SpaceX’s rocket landing triumph could make spaceflight cheaper
SpaceX said landing the rocket was a secondary priority at the Monday launch.
Monday’s launch was the first since June 28, when a SpaceX Falcon 9 rocket disintegrated just two minutes after liftoff.
The 15-story booster gently settled back to Earth, landing upright on the touchdown pad, just 10 minutes after launch. The company has been trying to land the first stage successfully to try to make space flight cheaper and more attainable to anyone interested.
The December 21 mission was the first attempt to land a first stage rocket on land after previous unsuccessful attempts to land on floating landing pads in the ocean.
SpaceX has announced that it has finally landed the first stage of the rocket successfully. Last month, Amazon.com founder Jeff Bezos revealed that his space company,
Musk and others have said that making a reusable rocket would reduce costs by a factor of a hundred – thereby making interplanetary travel possible.
The mission’s primary objective was the delivery of 11 satellites into a low Earth orbit constellation for ORBCOMM, a machine-to-machine and Internet of Things solutions provider. Welcome to the club!
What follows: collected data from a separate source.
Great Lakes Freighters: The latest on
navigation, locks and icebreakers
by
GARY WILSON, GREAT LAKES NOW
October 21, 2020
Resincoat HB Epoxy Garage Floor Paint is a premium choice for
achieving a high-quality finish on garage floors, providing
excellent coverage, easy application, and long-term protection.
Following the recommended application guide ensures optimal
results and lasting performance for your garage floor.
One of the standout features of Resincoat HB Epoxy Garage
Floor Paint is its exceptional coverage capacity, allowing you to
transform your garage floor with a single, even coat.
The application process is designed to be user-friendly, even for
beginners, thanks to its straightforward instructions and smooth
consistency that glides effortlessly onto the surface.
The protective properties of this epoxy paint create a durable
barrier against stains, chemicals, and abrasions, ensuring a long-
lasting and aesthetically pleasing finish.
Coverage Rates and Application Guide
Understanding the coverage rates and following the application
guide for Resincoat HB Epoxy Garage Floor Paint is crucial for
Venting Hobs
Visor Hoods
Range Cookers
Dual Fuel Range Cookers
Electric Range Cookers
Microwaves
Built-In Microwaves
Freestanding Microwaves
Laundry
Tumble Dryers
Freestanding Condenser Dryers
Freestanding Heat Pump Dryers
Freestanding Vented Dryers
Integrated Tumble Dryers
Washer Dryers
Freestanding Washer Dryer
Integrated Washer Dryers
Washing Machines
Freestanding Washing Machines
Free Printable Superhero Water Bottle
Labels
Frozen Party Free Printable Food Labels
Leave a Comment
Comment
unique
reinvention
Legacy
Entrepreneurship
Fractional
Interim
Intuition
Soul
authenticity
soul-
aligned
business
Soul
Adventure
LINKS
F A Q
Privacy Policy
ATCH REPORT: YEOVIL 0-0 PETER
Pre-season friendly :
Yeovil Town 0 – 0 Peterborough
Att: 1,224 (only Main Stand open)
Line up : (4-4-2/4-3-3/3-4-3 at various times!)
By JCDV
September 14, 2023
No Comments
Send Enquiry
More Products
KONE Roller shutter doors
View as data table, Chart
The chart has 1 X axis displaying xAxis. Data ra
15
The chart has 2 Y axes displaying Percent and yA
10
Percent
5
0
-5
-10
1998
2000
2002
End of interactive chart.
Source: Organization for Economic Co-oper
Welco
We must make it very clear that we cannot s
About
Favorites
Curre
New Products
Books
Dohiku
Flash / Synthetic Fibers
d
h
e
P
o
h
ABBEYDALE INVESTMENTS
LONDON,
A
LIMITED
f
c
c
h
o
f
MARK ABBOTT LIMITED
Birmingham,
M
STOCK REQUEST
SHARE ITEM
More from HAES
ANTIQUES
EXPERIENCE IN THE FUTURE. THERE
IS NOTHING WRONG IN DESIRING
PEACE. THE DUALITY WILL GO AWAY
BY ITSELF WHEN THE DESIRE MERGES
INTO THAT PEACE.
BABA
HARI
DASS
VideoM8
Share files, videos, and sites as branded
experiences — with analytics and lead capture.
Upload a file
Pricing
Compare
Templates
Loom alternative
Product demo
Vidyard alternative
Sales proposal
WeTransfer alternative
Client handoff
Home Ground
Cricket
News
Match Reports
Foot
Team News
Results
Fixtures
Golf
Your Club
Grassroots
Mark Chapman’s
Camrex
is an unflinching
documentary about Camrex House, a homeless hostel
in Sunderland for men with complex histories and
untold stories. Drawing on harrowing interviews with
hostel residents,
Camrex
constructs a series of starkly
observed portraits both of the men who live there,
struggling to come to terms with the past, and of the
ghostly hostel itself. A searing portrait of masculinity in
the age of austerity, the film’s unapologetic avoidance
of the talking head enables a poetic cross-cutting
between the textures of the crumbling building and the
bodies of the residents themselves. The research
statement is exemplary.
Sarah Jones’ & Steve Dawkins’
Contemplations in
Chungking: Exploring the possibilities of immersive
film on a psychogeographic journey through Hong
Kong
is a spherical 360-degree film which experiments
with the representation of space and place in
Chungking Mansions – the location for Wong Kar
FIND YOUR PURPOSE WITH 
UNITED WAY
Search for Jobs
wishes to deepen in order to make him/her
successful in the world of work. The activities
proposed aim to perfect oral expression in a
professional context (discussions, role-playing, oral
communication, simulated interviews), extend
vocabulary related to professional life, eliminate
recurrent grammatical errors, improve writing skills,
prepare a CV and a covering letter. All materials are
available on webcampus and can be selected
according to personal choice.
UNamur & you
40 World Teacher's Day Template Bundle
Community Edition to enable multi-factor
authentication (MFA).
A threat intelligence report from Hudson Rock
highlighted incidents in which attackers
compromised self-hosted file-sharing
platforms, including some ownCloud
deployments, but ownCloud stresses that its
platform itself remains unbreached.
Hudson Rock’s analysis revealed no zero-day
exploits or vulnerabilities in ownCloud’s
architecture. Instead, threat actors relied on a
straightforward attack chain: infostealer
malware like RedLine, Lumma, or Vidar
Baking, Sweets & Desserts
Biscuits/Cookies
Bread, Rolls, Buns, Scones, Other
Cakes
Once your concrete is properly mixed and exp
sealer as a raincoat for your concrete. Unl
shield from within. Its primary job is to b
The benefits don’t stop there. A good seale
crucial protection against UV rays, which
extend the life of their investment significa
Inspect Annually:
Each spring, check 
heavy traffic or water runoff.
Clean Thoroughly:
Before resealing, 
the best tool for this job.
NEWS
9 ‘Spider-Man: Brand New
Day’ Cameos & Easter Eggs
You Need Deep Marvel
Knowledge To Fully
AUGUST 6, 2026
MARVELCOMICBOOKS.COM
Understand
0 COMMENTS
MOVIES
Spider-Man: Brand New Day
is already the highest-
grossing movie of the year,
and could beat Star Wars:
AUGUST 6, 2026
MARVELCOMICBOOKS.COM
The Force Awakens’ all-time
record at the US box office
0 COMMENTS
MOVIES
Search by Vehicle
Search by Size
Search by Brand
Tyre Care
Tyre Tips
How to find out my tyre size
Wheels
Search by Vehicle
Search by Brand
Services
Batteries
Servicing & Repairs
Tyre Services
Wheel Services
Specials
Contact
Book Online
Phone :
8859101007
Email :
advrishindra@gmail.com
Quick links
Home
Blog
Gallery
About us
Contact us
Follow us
A rocket flying toward the ground is usually a bad sign, but for aerospace company SpaceX, it was a huge success. The first attempt ended in an explosion, and the booster tipped over the second time. Monday’s launch was the first since SpaceX redesigned and upgraded the powerful rocket. “No one has ever brought an orbital class booster back intact”. The rocket made it to the drone ship, but landed hard. The 11 satellites launched via Falcon 9 yesterday join an existing 31 already in orbit, including six that Falcon 9 launched in 2014. If everything checks out, future launches by SpaceX could be the ones that kick off the reusable rocket revolution.